### Work item
Beneath this task are records; count the lines among them that contain the word "around" and answer with the number only.

### Given data

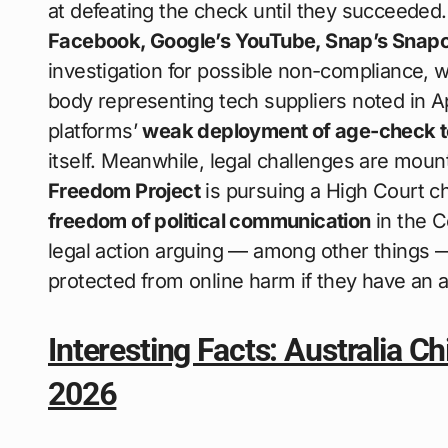
at defeating the check until they succeeded
Facebook, Google’s YouTube, Snap’s Snapc
investigation for possible non-compliance, w
body representing tech suppliers noted in 
platforms’
weak deployment of age-check t
itself. Meanwhile, legal challenges are moun
Freedom Project
is pursuing a High Court ch
freedom of political communication
in the C
legal action arguing — among other things —
protected from online harm if they have an 
Interesting Facts: Australia Ch
2026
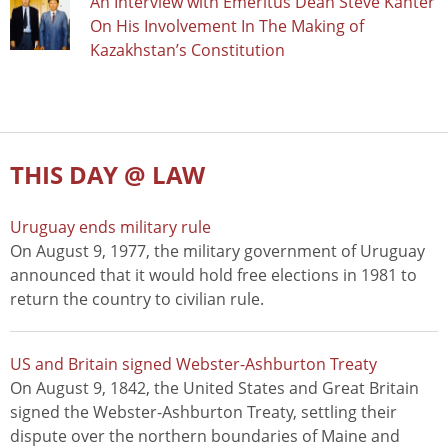
An Interview with Emeritus Dean Steve Kanter
On His Involvement In The Making of
Kazakhstan’s Constitution
THIS DAY @ LAW
Uruguay ends military rule
On August 9, 1977, the military government of Uruguay
announced that it would hold free elections in 1981 to
return the country to civilian rule.
US and Britain signed Webster-Ashburton Treaty
On August 9, 1842, the United States and Great Britain
signed the Webster-Ashburton Treaty, settling their
dispute over the northern boundaries of Maine and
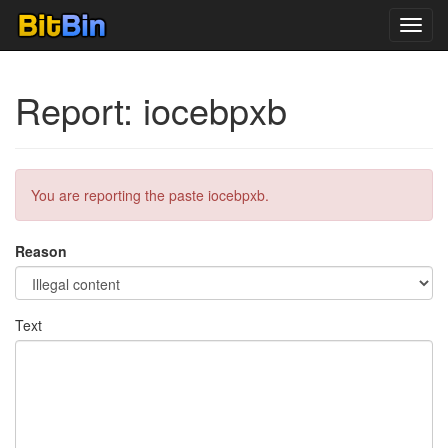
Toggl
navig
Report: iocebpxb
You are reporting the paste iocebpxb.
Reason
Text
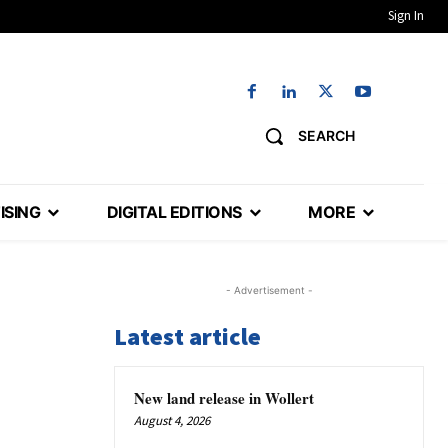
Sign In
SEARCH
ISING
DIGITAL EDITIONS
MORE
- Advertisement -
Latest article
New land release in Wollert
August 4, 2026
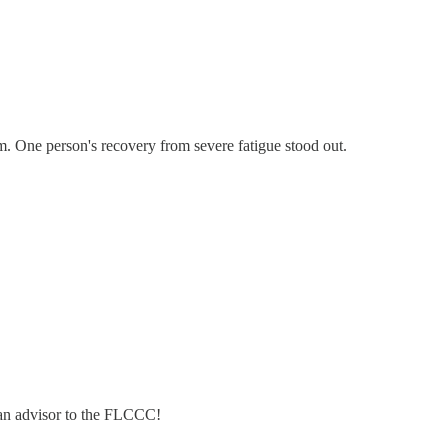
. One person's recovery from severe fatigue stood out.
 an advisor to the FLCCC!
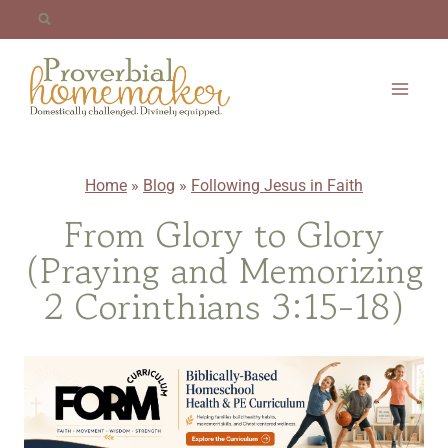
Skip
to
content
Home
»
Blog
»
Following Jesus in Faith
From Glory to Glory
(Praying and Memorizing
2 Corinthians 3:15-18)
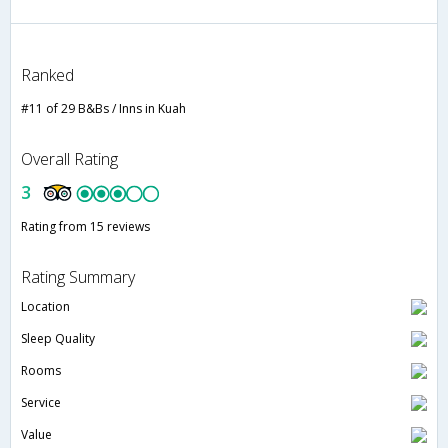
Ranked
#11 of 29 B&Bs / Inns in Kuah
Overall Rating
3
Rating from 15 reviews
Rating Summary
Location
Sleep Quality
Rooms
Service
Value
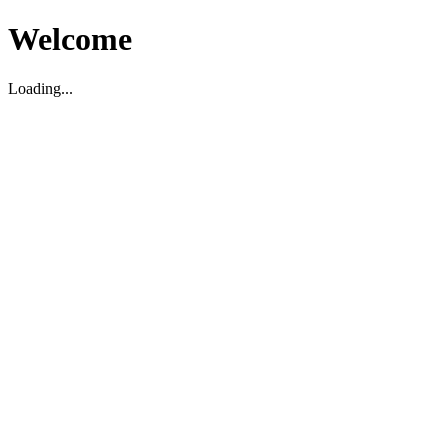
Welcome
Loading...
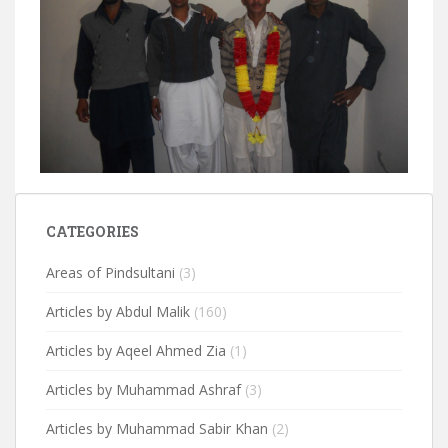
CATEGORIES
Areas of Pindsultani
(3)
Articles by Abdul Malik
(160)
Articles by Aqeel Ahmed Zia
(1)
Articles by Muhammad Ashraf
(3)
Articles by Muhammad Sabir Khan
(2)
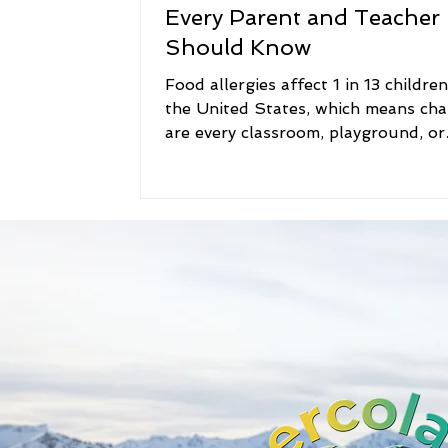
Every Parent and Teacher
Should Know
Food allergies affect 1 in 13 children i
the United States, which means ch
are every classroom, playground, or
family gathering includes at least o
child who needs extra care around 
For families, teachers, and caregivers
not just about awareness — it’s abo
helping kids feel safe, included, and
empowered. That’s exactly why we
created the Food Allergy Book Serie
Lesson for Every Child: Learning A
Food Allergies , Dream Big with Fo
Allergies ,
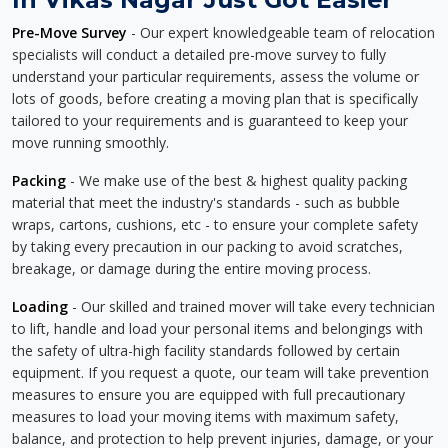
Pre-Move Survey
- Our expert knowledgeable team of relocation
specialists will conduct a detailed pre-move survey to fully
understand your particular requirements, assess the volume or
lots of goods, before creating a moving plan that is specifically
tailored to your requirements and is guaranteed to keep your
move running smoothly.
Packing
- We make use of the best & highest quality packing
material that meet the industry's standards - such as bubble
wraps, cartons, cushions, etc - to ensure your complete safety
by taking every precaution in our packing to avoid scratches,
breakage, or damage during the entire moving process.
Loading
- Our skilled and trained mover will take every technician
to lift, handle and load your personal items and belongings with
the safety of ultra-high facility standards followed by certain
equipment. If you request a quote, our team will take prevention
measures to ensure you are equipped with full precautionary
measures to load your moving items with maximum safety,
balance, and protection to help prevent injuries, damage, or your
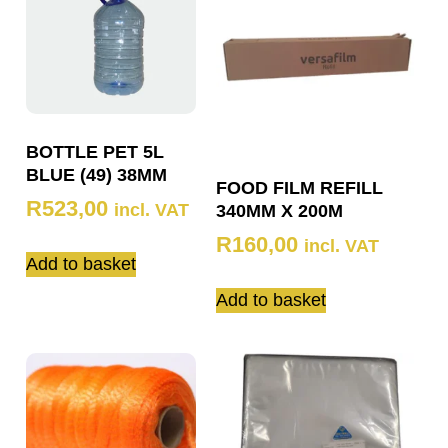
BOTTLE PET 5L
BLUE (49) 38MM
FOOD FILM REFILL
R
523,00
incl. VAT
340MM X 200M
R
160,00
incl. VAT
Add to basket
Add to basket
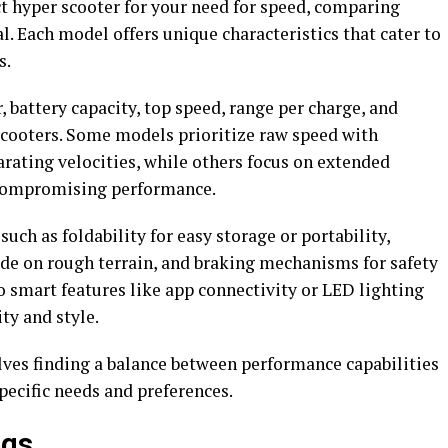
t hyper scooter for your need for speed, comparing
al. Each model offers unique characteristics that cater to
s.
 battery capacity, top speed, range per charge, and
cooters. Some models prioritize raw speed with
rating velocities, while others focus on extended
t compromising performance.
uch as foldability for easy storage or portability,
de on rough terrain, and braking mechanisms for safety
to smart features like app connectivity or LED lighting
ty and style.
lves finding a balance between performance capabilities
pecific needs and preferences.
ngs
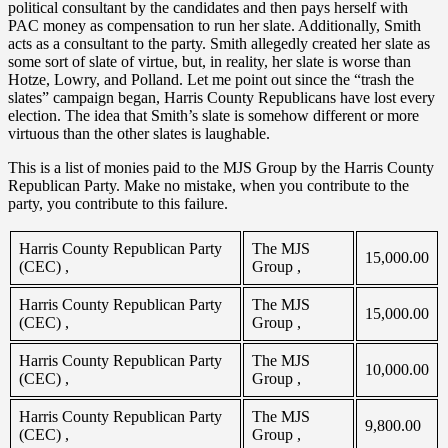
political consultant by the candidates and then pays herself with
PAC money as compensation to run her slate. Additionally, Smith
acts as a consultant to the party. Smith allegedly created her slate as
some sort of slate of virtue, but, in reality, her slate is worse than
Hotze, Lowry, and Polland. Let me point out since the “trash the
slates” campaign began, Harris County Republicans have lost every
election. The idea that Smith’s slate is somehow different or more
virtuous than the other slates is laughable.
This is a list of monies paid to the MJS Group by the Harris County
Republican Party. Make no mistake, when you contribute to the
party, you contribute to this failure.
Harris County Republican Party
The MJS
15,000.00
(CEC) ,
Group ,
Harris County Republican Party
The MJS
15,000.00
(CEC) ,
Group ,
Harris County Republican Party
The MJS
10,000.00
(CEC) ,
Group ,
Harris County Republican Party
The MJS
9,800.00
(CEC) ,
Group ,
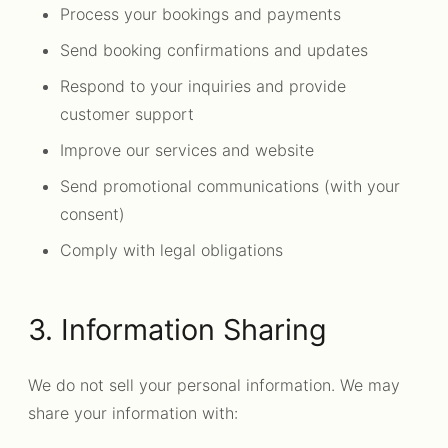
Process your bookings and payments
Send booking confirmations and updates
Respond to your inquiries and provide
customer support
Improve our services and website
Send promotional communications (with your
consent)
Comply with legal obligations
3. Information Sharing
We do not sell your personal information. We may
share your information with:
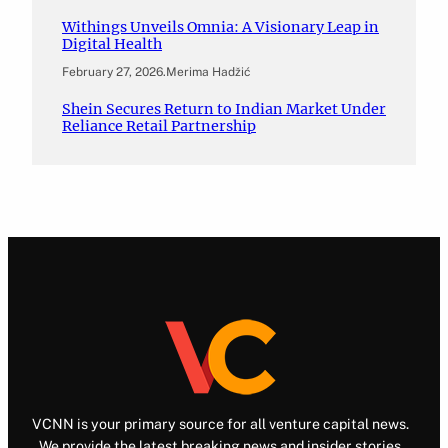
Withings Unveils Omnia: A Visionary Leap in
Digital Health
February 27, 2026
.
Merima Hadžić
Shein Secures Return to Indian Market Under
Reliance Retail Partnership
VCNN is your primary source for all venture capital news.
We provide the latest breaking news and insider stories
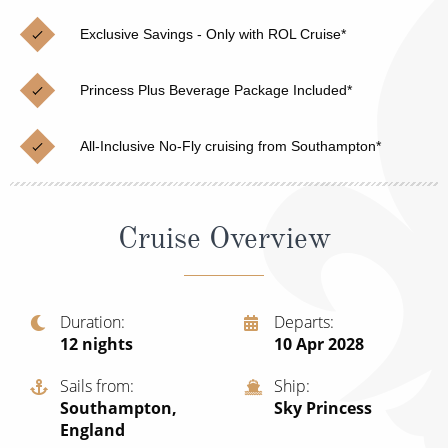
Christmas Cruises
Cruises from Southampton
Exclusive Savings - Only with ROL Cruise*
Cruise & Rail
Barbados
Princess Plus Beverage Package Included*
Northern Lights Cruises
Japan
Family Cruises
Norway
All-Inclusive No-Fly cruising from Southampton*
Honeymoon Cruises
Canary Islands
New to Cruising
Morocco
Cruise Overview
Scenery & Wildlife Cruises
British Isles and Northern Europe
Adventure Cruises
Italy
Duration
Departs
12
nights
10 Apr 2028
Sports Cruises
Western Mediterranean and Iberia
Expedition Cruises
Sails from
Ship
View All
Southampton,
Sky Princess
No-Fly Cruises
England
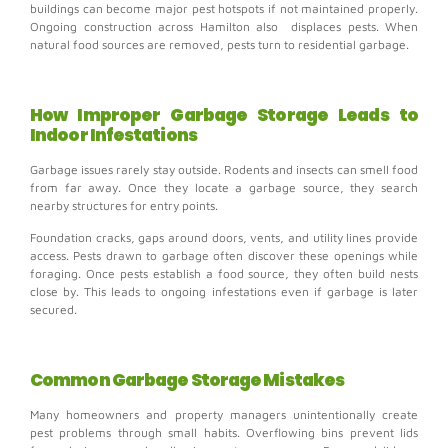
buildings can become major pest hotspots if not maintained properly.
Ongoing construction across Hamilton also displaces pests. When
natural food sources are removed, pests turn to residential garbage.
How Improper Garbage Storage Leads to
Indoor Infestations
Garbage issues rarely stay outside.
Rodents and insects can smell food
from far away. Once they locate a garbage source, they search
nearby structures for entry points.
Foundation cracks, gaps around doors, vents, and utility lines provide
access. Pests drawn to garbage often discover these openings while
foraging.
Once pests establish a food source, they often build nests
close by. This leads to ongoing infestations even if garbage is later
secured.
Common Garbage Storage Mistakes
Many homeowners and property managers unintentionally create
pest problems through small habits.
Overflowing bins prevent lids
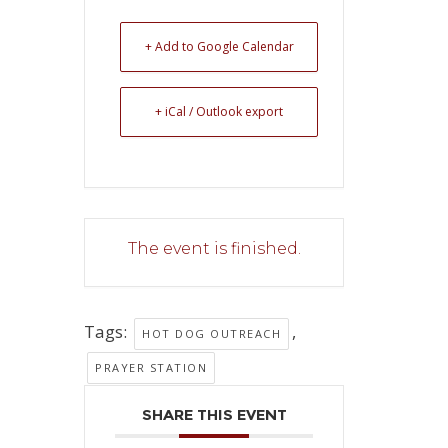
+ Add to Google Calendar
+ iCal / Outlook export
The event is finished.
Tags:
,
HOT DOG OUTREACH
PRAYER STATION
SHARE THIS EVENT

### Result
2